I have just spent several days hunting down what should have been a trivial problem but, because it was well hidden, it turned into a monster. There was no need for this to happen, there are ways to avoid it.
The actual problem was in a third party EJB. It threw a NullPointerException which it turned into an EJBException and passed to the client application. The first problem is that the source we have for the EJB doesn’t actually match what we run, obviously not open source, but we do have a copy of an older version which is near enough. That is not an intrinsic problem, but it can be if the thing that logs the exception loses the stack trace. I was getting a stack trace okay, it told me there was a null pointer, and it showed down the the point where the exception was logged, not where it happened.
You’ll appreciate, I’m sure, that stepping through the code without up to date source is awkward. My debug environment doesn’t tell me local variable values if I don’t have source, so I couldn’t tell much at all. But, mostly by comparing the broken system with a similar, but working system, I was able to track down a minor difference in the way the database was set up.

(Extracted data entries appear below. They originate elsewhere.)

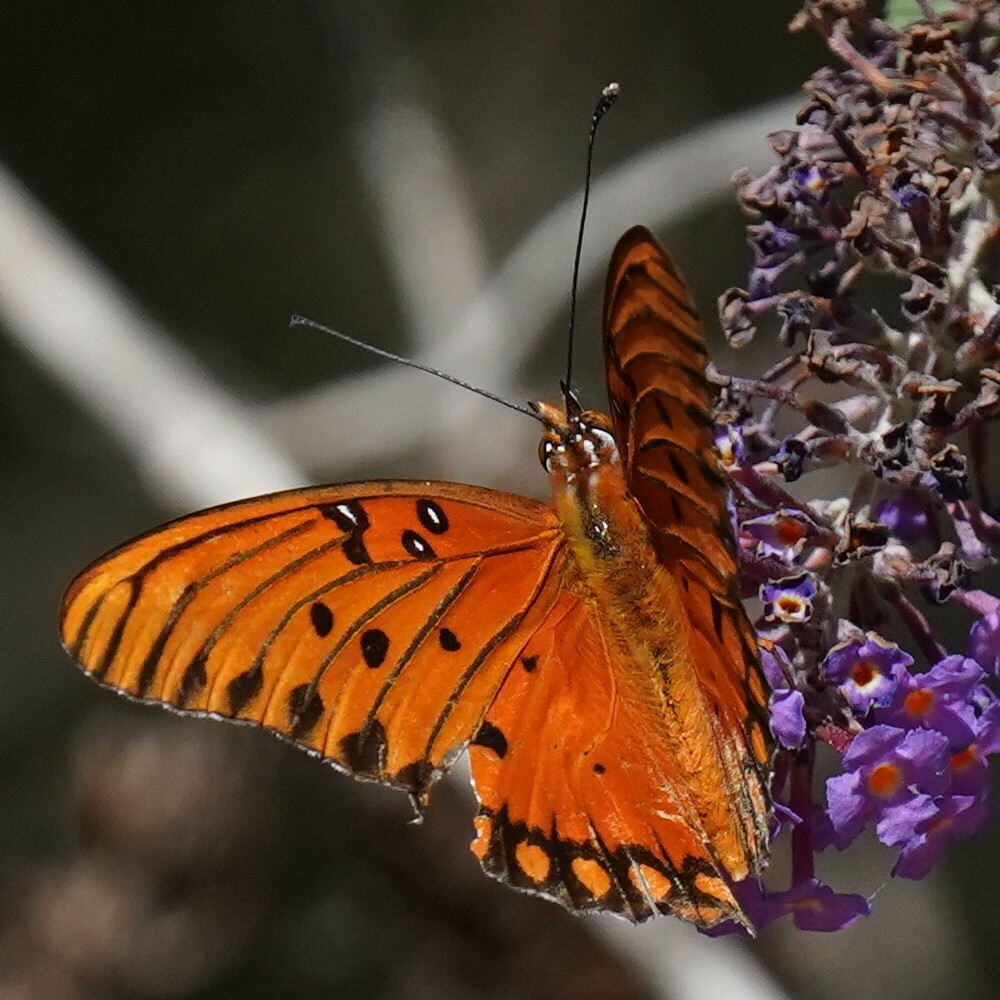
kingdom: Animalia
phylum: Arthropoda
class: Insecta
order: Lepidoptera
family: Nymphalidae
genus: Dione
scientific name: Dione vanillae
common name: Gulf fritillary
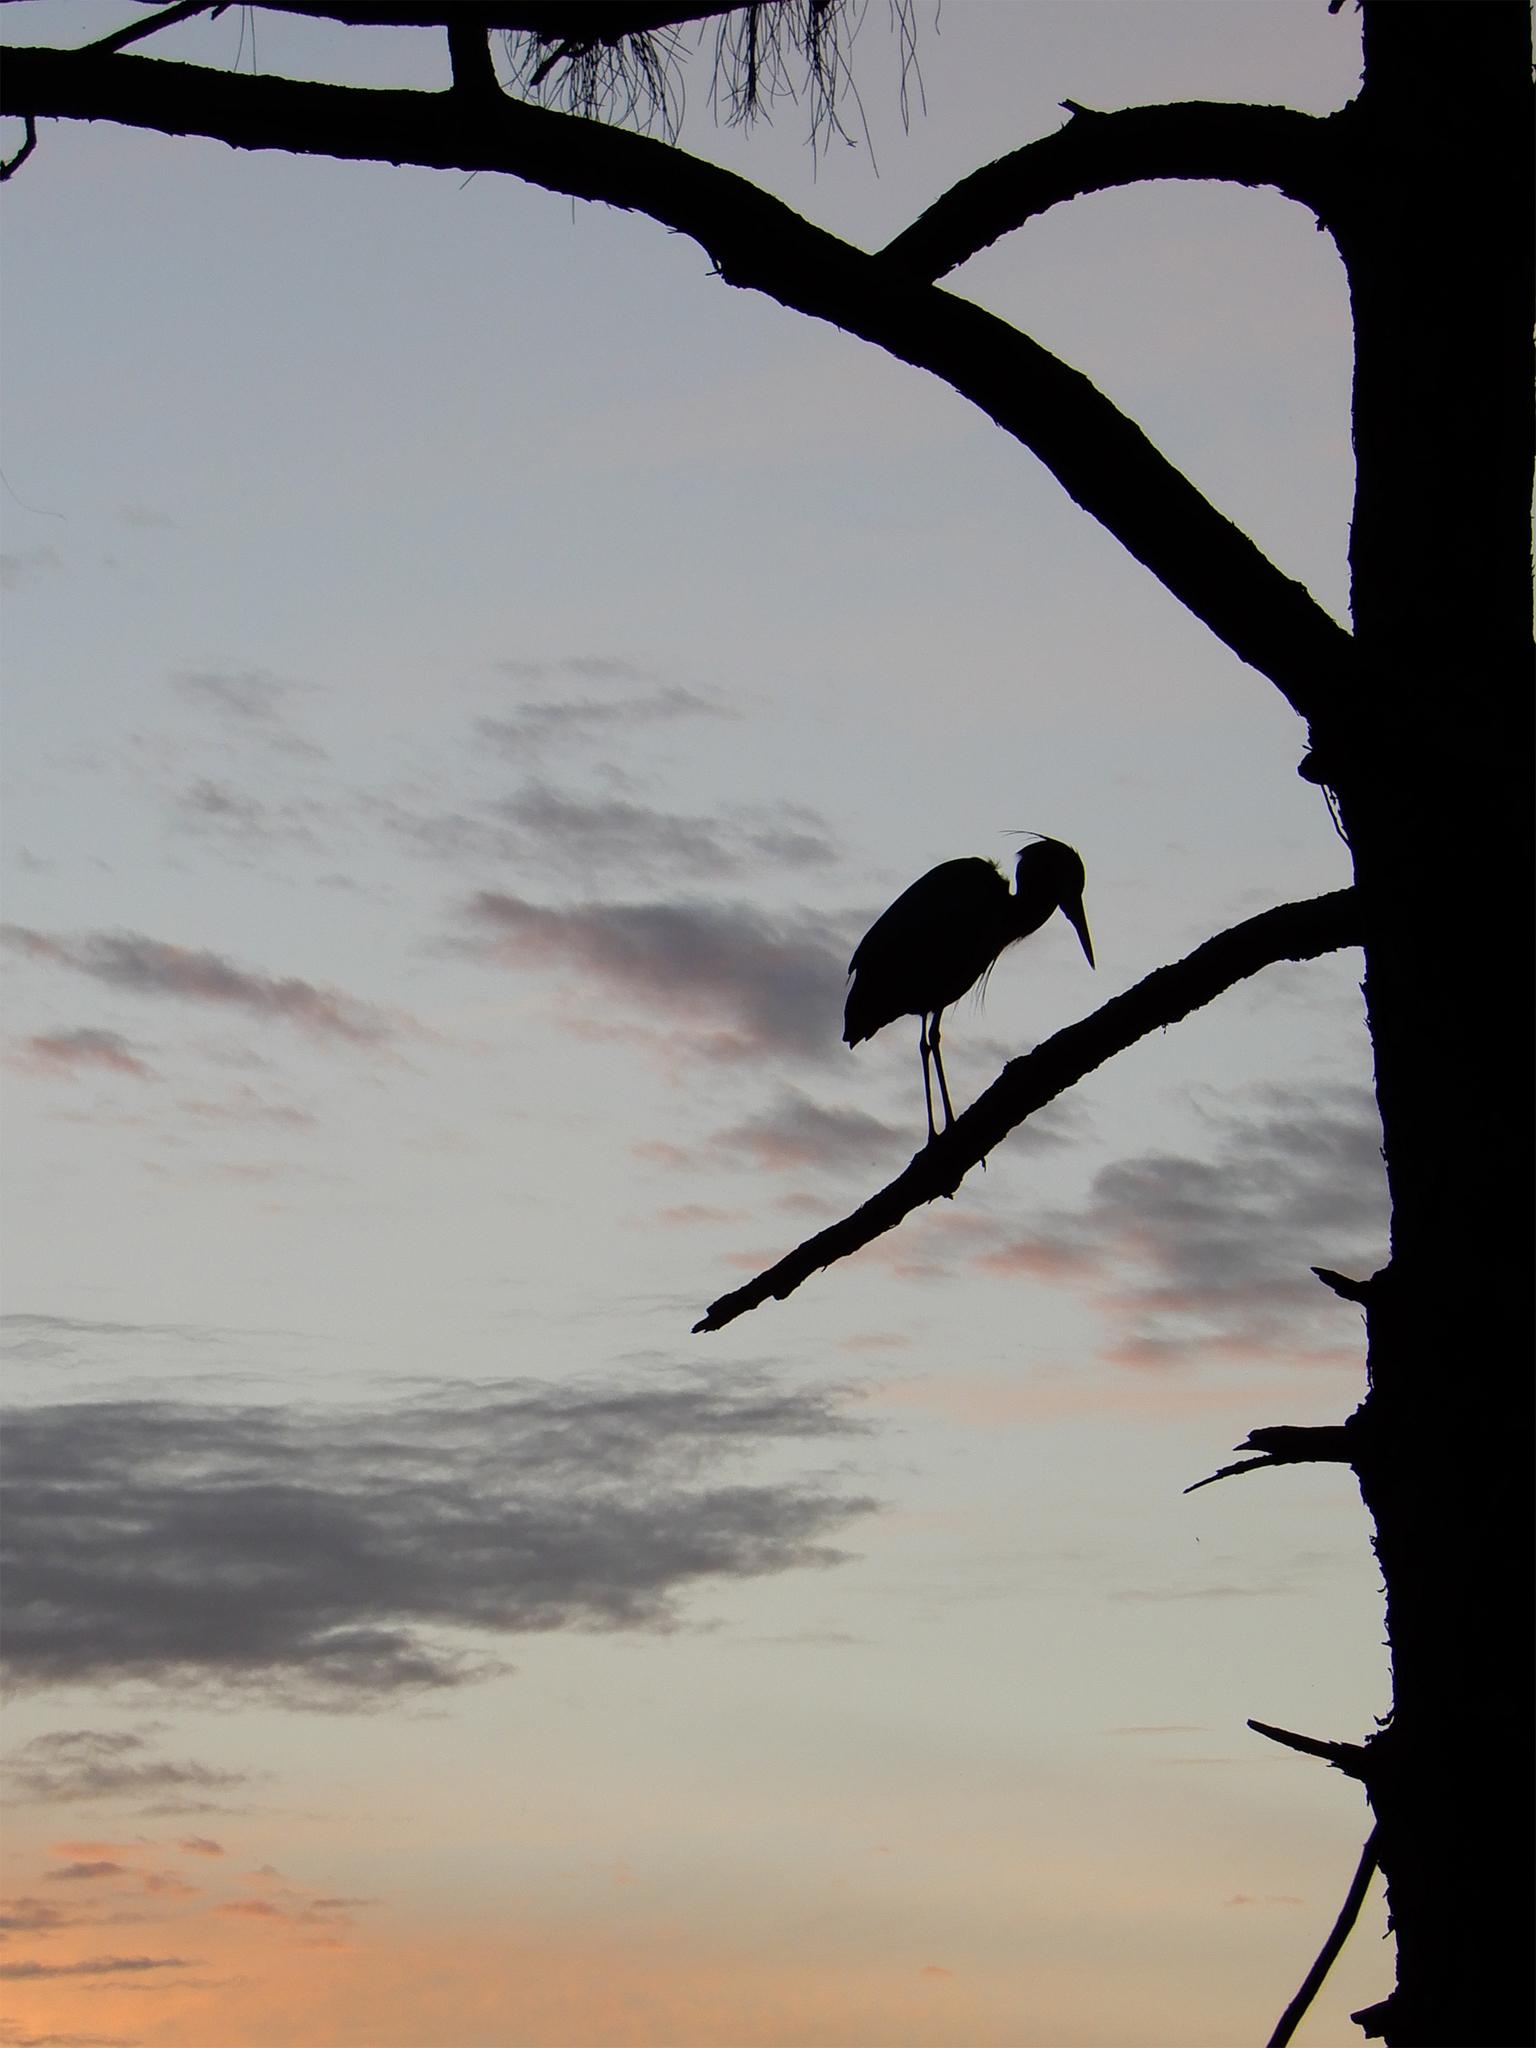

It has made me think about throwing exceptions. Usually I just do the obvious and it works, but I notice PMD has been warning me about some of my exception handling and I am going to take more notice of its advice now. If this exception had been better reported I would have been able to find the problem faster.
This is really about failing safely, or at least helpfully. You’re probably not going to handle every exception case that can happen, especially when you are fed stuff from external systems like databases and web services. So it is worth making sure the exceptions throw decent stack traces.